Aquele estranho país que tem o The New York Times como deus

Comprei dois livros recentemente: “Escuta Só“, do crítico de música Alex Ross, e “Antifrágil“, do Nassim Nicholas Taleb, com certeza um dos mais geniais pensadores vivos. O primeiro, Alex Ross, trabalhou no The New York Times; o segundo não, mas na capa da edição brasileira do livro é dada a ênfase de que o autor é o mesmo de “A Lógica do Cisne Negro“, que esteve na lista dos mais vendidos do… The New York Times.

Essas duas menções ao jornal norte-americano me relembraram o incrível respaldo que ele tem por estas terras antárticas. É muito comum você ver nas redes sociais alguém emitir opinião sobre determinado assunto – ou querer defender uma bandeira ideológica – e se amparar em algum link, artigo ou mesmo tweet ou post de Facebook de algum jornalista da publicação nova-iorquina.

Citar o NYT ou pensar igual a ele dá imediata aura de superioridade intelectual, sinal de cultura ou simplesmente (e principalmente, no caso de debates de internet) de se estar com a razão. “Veja, aqui está como no The New York Times, então estou certo e você não.”

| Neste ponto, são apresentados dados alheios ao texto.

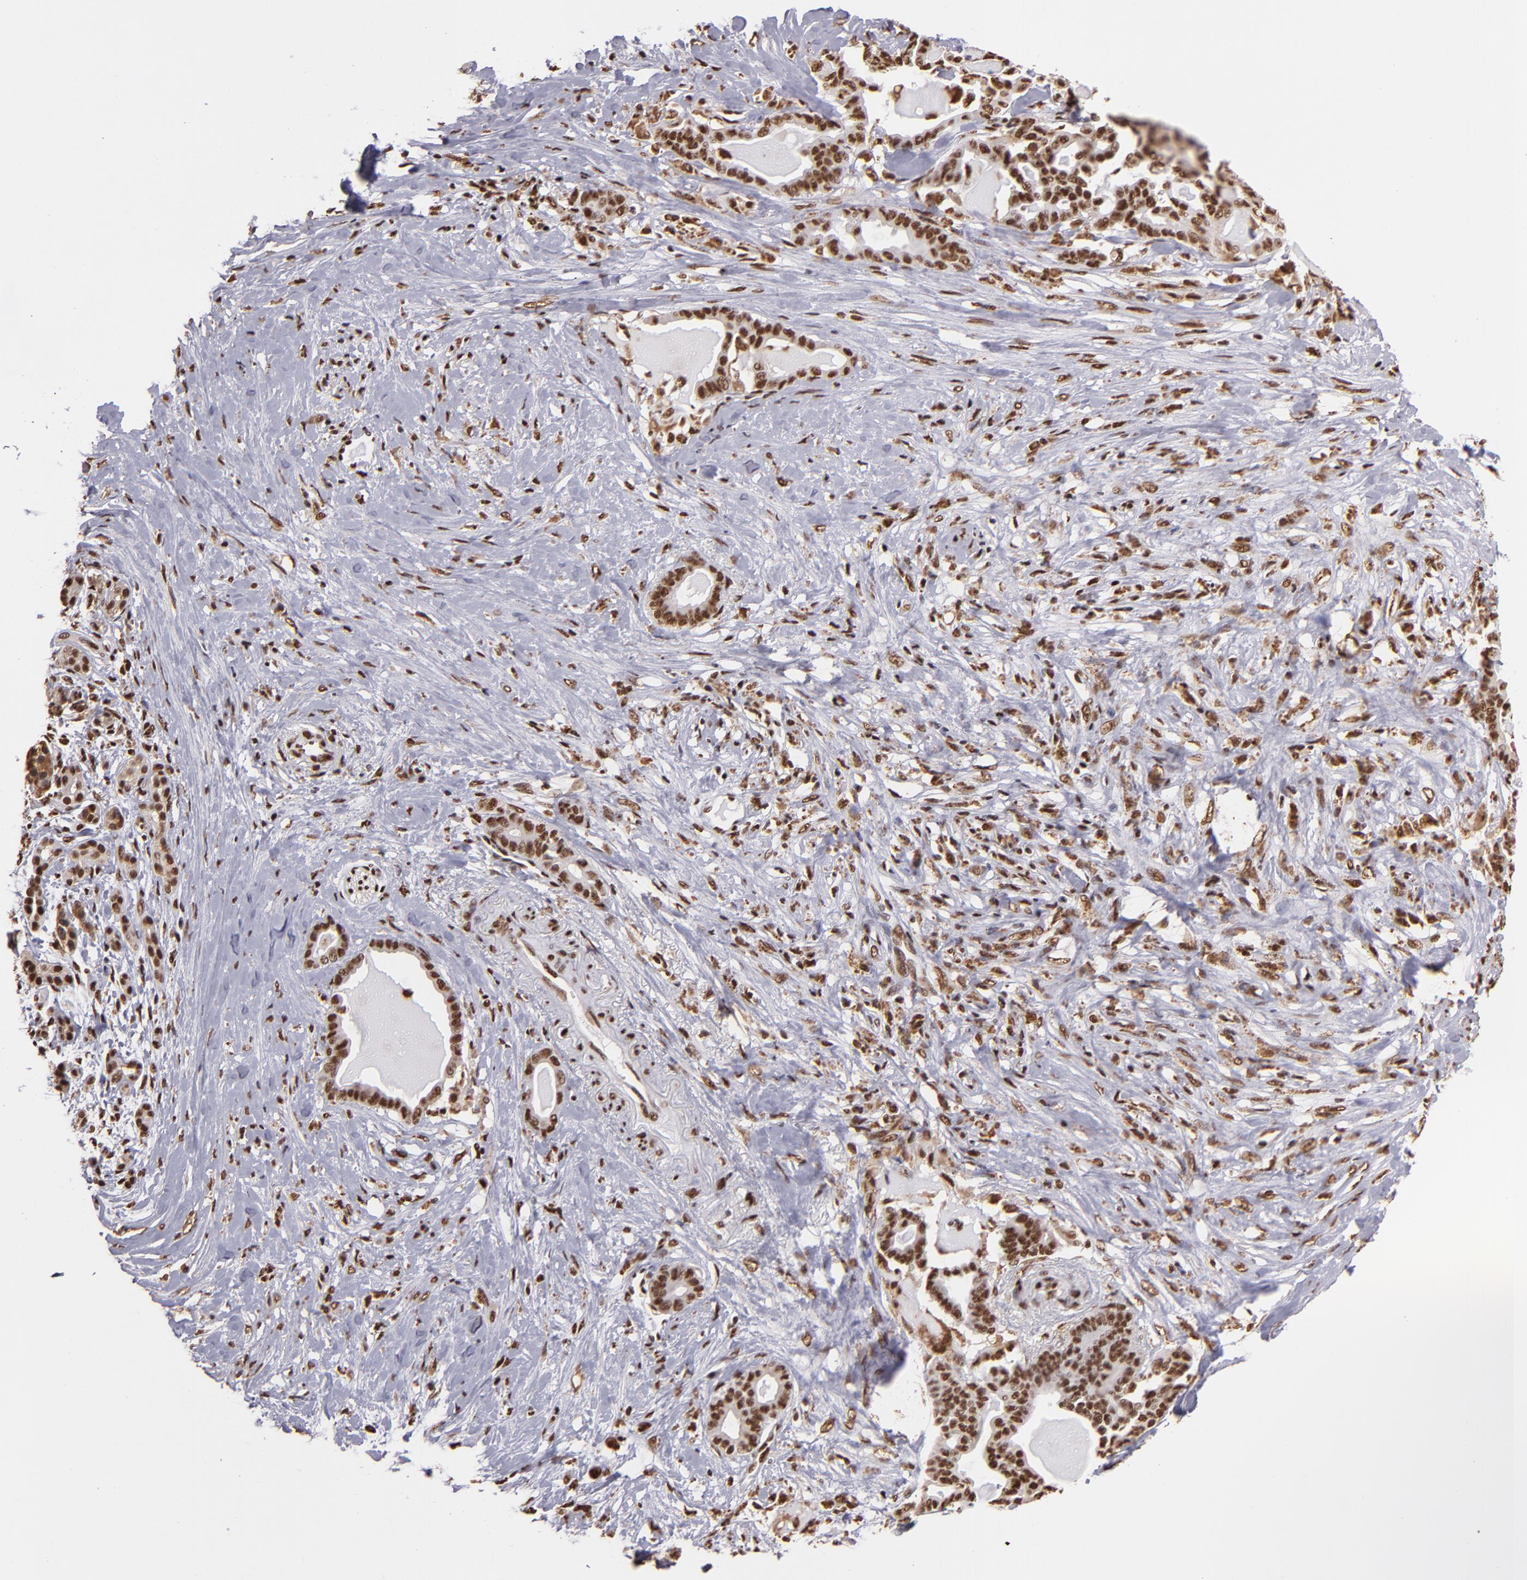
{"staining": {"intensity": "moderate", "quantity": ">75%", "location": "nuclear"}, "tissue": "pancreatic cancer", "cell_type": "Tumor cells", "image_type": "cancer", "snomed": [{"axis": "morphology", "description": "Adenocarcinoma, NOS"}, {"axis": "topography", "description": "Pancreas"}], "caption": "An immunohistochemistry (IHC) image of tumor tissue is shown. Protein staining in brown shows moderate nuclear positivity in pancreatic cancer within tumor cells.", "gene": "SP1", "patient": {"sex": "male", "age": 63}}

Um exemplo que me vem mais rapidamente à cabeça é de um amigo jornalista de extrema-esquerda que, insistindo em defender o emprego de médicos cubanos no Brasil, compartilhou um post do Estadão em que o jornal americano elogiava a experiência desses médicos no combate ao ebola. Essa defesa por parte do NYT, segundo ele, daria um “nó na cabeça de muita gente” devido ao fato de o jornal ser norte-americano, o que automaticamente o colocaria como anti-Cuba e anti-esquerda (na cabeça da esquerda brasileira todo mundo nos EUA é de direita…)

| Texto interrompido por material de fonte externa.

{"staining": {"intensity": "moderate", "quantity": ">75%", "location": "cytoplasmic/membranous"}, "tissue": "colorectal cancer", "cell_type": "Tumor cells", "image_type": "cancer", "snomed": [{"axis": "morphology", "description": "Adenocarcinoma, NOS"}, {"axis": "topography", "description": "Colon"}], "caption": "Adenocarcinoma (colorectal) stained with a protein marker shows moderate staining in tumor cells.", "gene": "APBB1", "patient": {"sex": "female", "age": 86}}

A suposta autoridade do jornal estrangeiro se faz presente inclusive na mídia brasileira. Se deu no New York Times, só pode ser a verdade, o certo, o imparcial. Vide que o link é uma repetição feita pelo Estadão.

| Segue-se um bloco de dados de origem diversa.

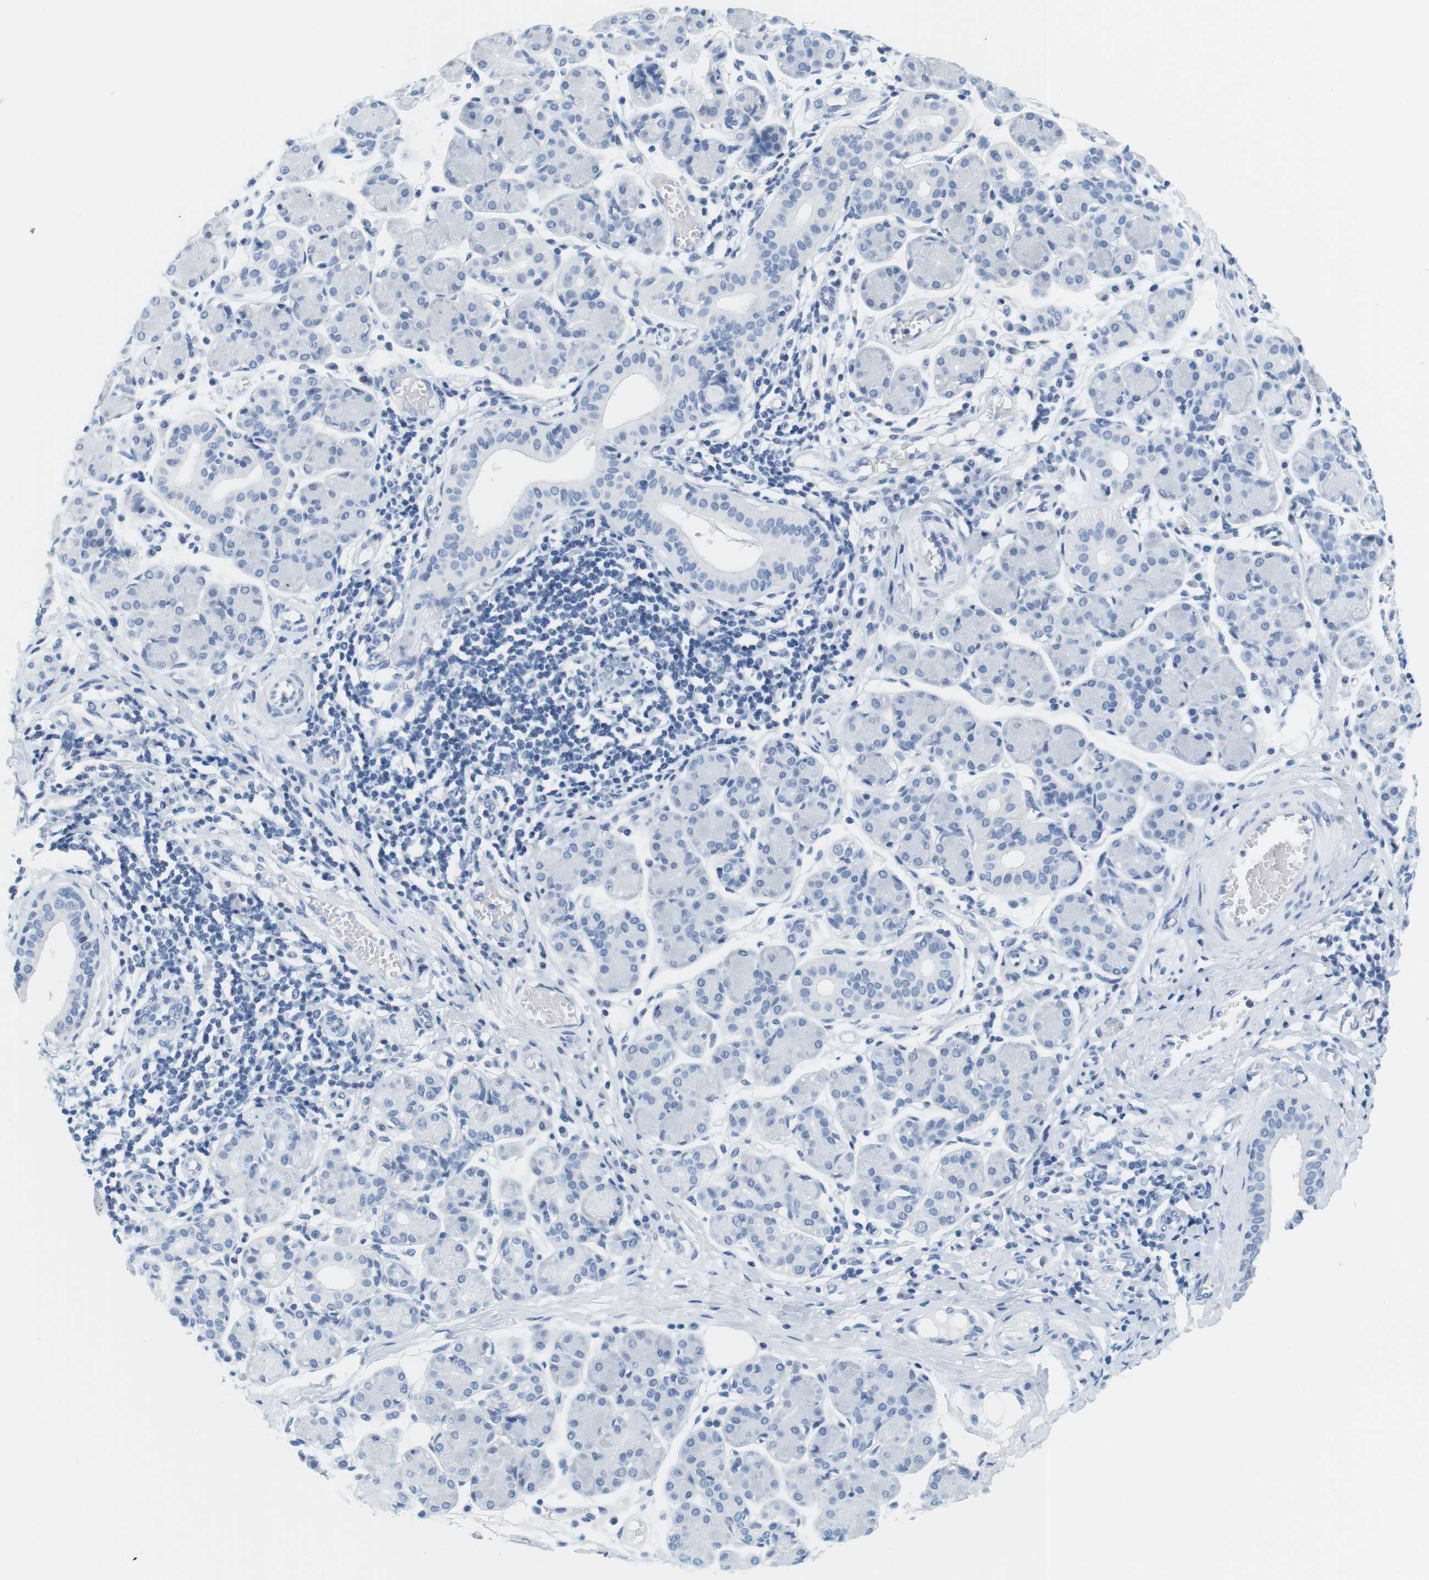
{"staining": {"intensity": "negative", "quantity": "none", "location": "none"}, "tissue": "salivary gland", "cell_type": "Glandular cells", "image_type": "normal", "snomed": [{"axis": "morphology", "description": "Normal tissue, NOS"}, {"axis": "morphology", "description": "Inflammation, NOS"}, {"axis": "topography", "description": "Lymph node"}, {"axis": "topography", "description": "Salivary gland"}], "caption": "High magnification brightfield microscopy of unremarkable salivary gland stained with DAB (3,3'-diaminobenzidine) (brown) and counterstained with hematoxylin (blue): glandular cells show no significant expression.", "gene": "CYP2C9", "patient": {"sex": "male", "age": 3}}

As verdades que não te contam

Os jornais nos EUA, ao contrário do que ocorre aqui, tem uma prevalência mais local do que nacional. Isso quer dizer que na área de Boston o jornal Boston Globe (aquele mesmo, do filme Spotlight) tem uma preferência maior do que o NYT. A concorrência é maior. Além disso, a publicação de Nova York nem é o jornal mais lido dos EUA: esse título pertence ao Wall Street Journal. O NYT fica em um nada honroso terceiro lugar.

O jornal nova-iorquino teve vários problemas financeiros recentemente, tendo que vender parte do seu prédio para quitar dívidas. Além disso um estrangeiro é um dos seus principais acionistas: o mexicano Carlos Slim.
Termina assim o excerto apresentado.